Part III: Advances in Deep Learning

  1. Sequence-to-Sequence Models
    • Encoding and Decoding via Computational Models
      • General Learning Tasks with Sequence Data
      • Learning Universal Context
    • Basic Language Model
      • Processing text to tokens
      • Learning to predict next tokens
    • Neural Machine Translation (NMT)
      • Basic Translator by RNNs
      • Restricted Memory of Recurrent NMT
    • Attention Mechanism and Transformer
      • Attention Mechanism
      • Computational Modeling of Attention: Key and Query Correlation
      • Using Attention for Context Extraction: Cross-Attention
      • Sequence Processing with Attention
      • Multihead Self-Attention
      • Transformer: Encoding-Decoding via Attention
  2. Deep Unsupervised Learning
    • Review: Principle Component Analysis (PCA)
    • Autoencoding
      • Nonlinear PCA by Computational Models
      • Notion of Latent Representation
      • Autoencoders
    • Training Autoencoders
      • Training Vanilla Autoencoder
      • Training Denoising Autoencoder
      • Constraining Latent Representation by Regularization
    • Data Generation by Autoencoders
      • Naive Generative Model by Vanilla Autoencoder
      • Variational Autoencoders (VAE)
      • Training and Sampling VAEs

Course Evaluation

The learning procedure consists of three components:

Component Grade %
Assignments 45% 4 assignment sets
Exam 25% midterm exam
Project 30% open-ended
Let's get through them a bit in detail.

Assignment

No need to say that this is the most important part!

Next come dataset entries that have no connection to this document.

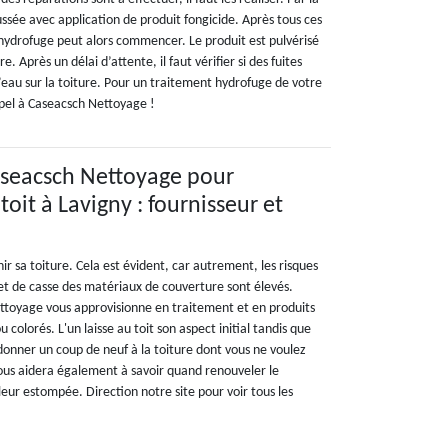
ussée avec application de produit fongicide. Après tous ces
 hydrofuge peut alors commencer. Le produit est pulvérisé
ure. Après un délai d’attente, il faut vérifier si des fuites
’eau sur la toiture. Pour un traitement hydrofuge de votre
appel à Caseacsch Nettoyage !
aseacsch Nettoyage pour
toit à Lavigny : fournisseur et
nir sa toiture. Cela est évident, car autrement, les risques
 et de casse des matériaux de couverture sont élevés.
ttoyage vous approvisionne en traitement et en produits
colorés. L'un laisse au toit son aspect initial tandis que
donner un coup de neuf à la toiture dont vous ne voulez
vous aidera également à savoir quand renouveler le
leur estompée. Direction notre site pour voir tous les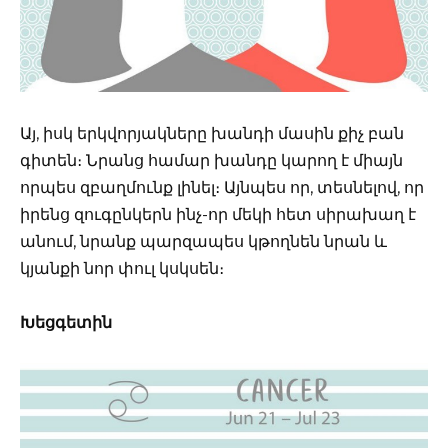
Այ, իսկ երկվորյակները խանդի մասին քիչ բան
գիտեն։ Նրանց համար խանդը կարող է միայն
որպես զբաղմունք լինել։ Այնպես որ, տեսնելով, որ
իրենց զուգընկերն ինչ-որ մեկի հետ սիրախաղ է
անում, նրանք պարզապես կթողնեն նրան և
կյանքի նոր փուլ կսկսեն։
Խեցգետին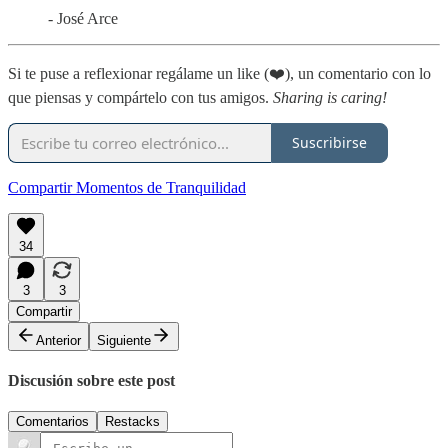
- José Arce
Si te puse a reflexionar regálame un like (❤️), un comentario con lo
que piensas y compártelo con tus amigos.
Sharing is caring!
Suscribirse
Compartir Momentos de Tranquilidad
34
3
3
Compartir
Anterior
Siguiente
Discusión sobre este post
Comentarios
Restacks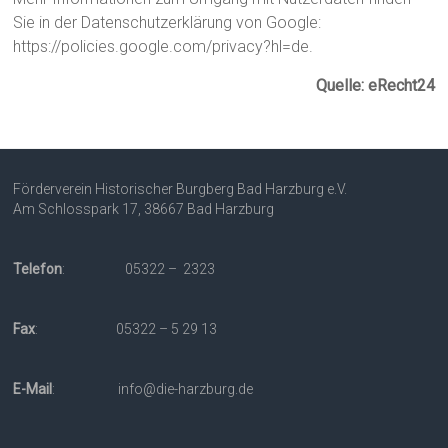
Sie in der Datenschutzerklärung von Google:
https://policies.google.com/privacy?hl=de.
Quelle: eRecht24
Förderverein Historischer Burgberg Bad Harzburg e.V.
Am Schlosspark 17, 38667 Bad Harzburg
Telefon
: 05322 – 2323
Fax
: 05322 – 5 29 13
E-Mail
: info@die-harzburg.de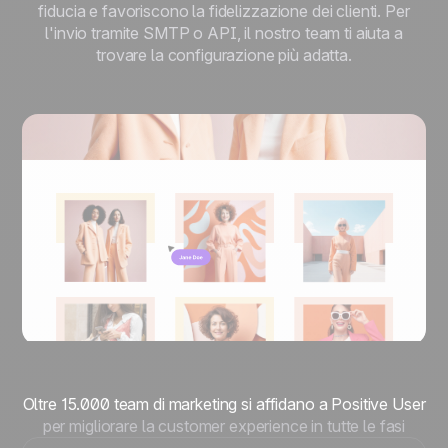
fiducia e favoriscono la fidelizzazione dei clienti. Per
l'invio tramite SMTP o API, il nostro team ti aiuta a
trovare la configurazione più adatta.
Oltre 15.000 team di marketing si affidano a Positive User
per migliorare la customer experience in tutte le fasi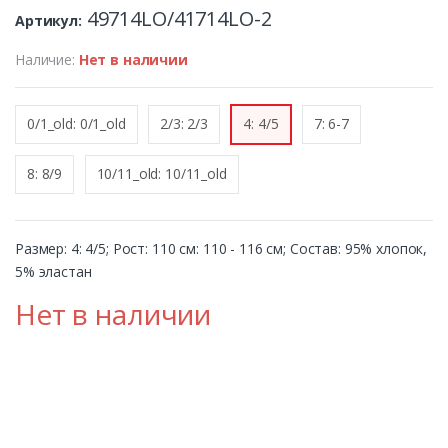
49714LO/41714LO-2
Артикул:
Наличие:
Нет в наличии
0/1_old: 0/1_old
2/3: 2/3
4: 4/5
7: 6-7
8: 8/9
10/11_old: 10/11_old
Размер: 4: 4/5; Рост: 110 см: 110 - 116 см; Состав: 95% хлопок,
5% эластан
Нет в наличии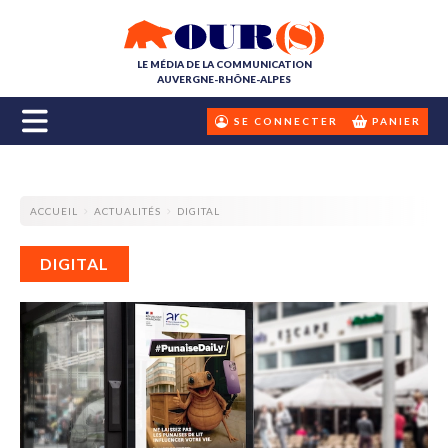
LE MÉDIA DE LA COMMUNICATION
AUVERGNE-RHÔNE-ALPES
SE CONNECTER
PANIER
ACCUEIL
ACTUALITÉS
DIGITAL
DIGITAL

We are learning Deep Learning. This means that we should get our hands dirty and implement whatever we learn. There will be four set of assignments. Roughly speaking, the first one goes through basics and make you get into the mood of the course. The next three go through MLPs, CNNs and Sequence Models. There will be also some optional items for self-practice. The assignments will count roughly for 45% of your final mark.

Exam

Let us call it midterm, but to be fair it would be a theory-side-of-the-course exam! When we are over with the fundamental topics, somewhere halfway through Step 2 in Week 8, there will be an exam. The exam will ask questions on theory. There will be of course no programming questions in the exam! The exam will only evaluate the understanding of fundamental concepts through questions that can be either explained in words or solved simply by hand. This exam will comprise 25% of the total mark.

Course Project

Last but not the least, there will be a final project. This is the exciting part of the course, where we could challenge ourselves and test the development of our skills! Each group suggests its own problem that is to be solved by Deep Learning. Each group will then work on the project through the semester and present its final result at the end in a report and a short presentation. Doing this project, we will build self-confidence that we are now experts in Deep Learning. This part will be 30% of the total mark. Note that the final projects plays the role of final evaluation for this course.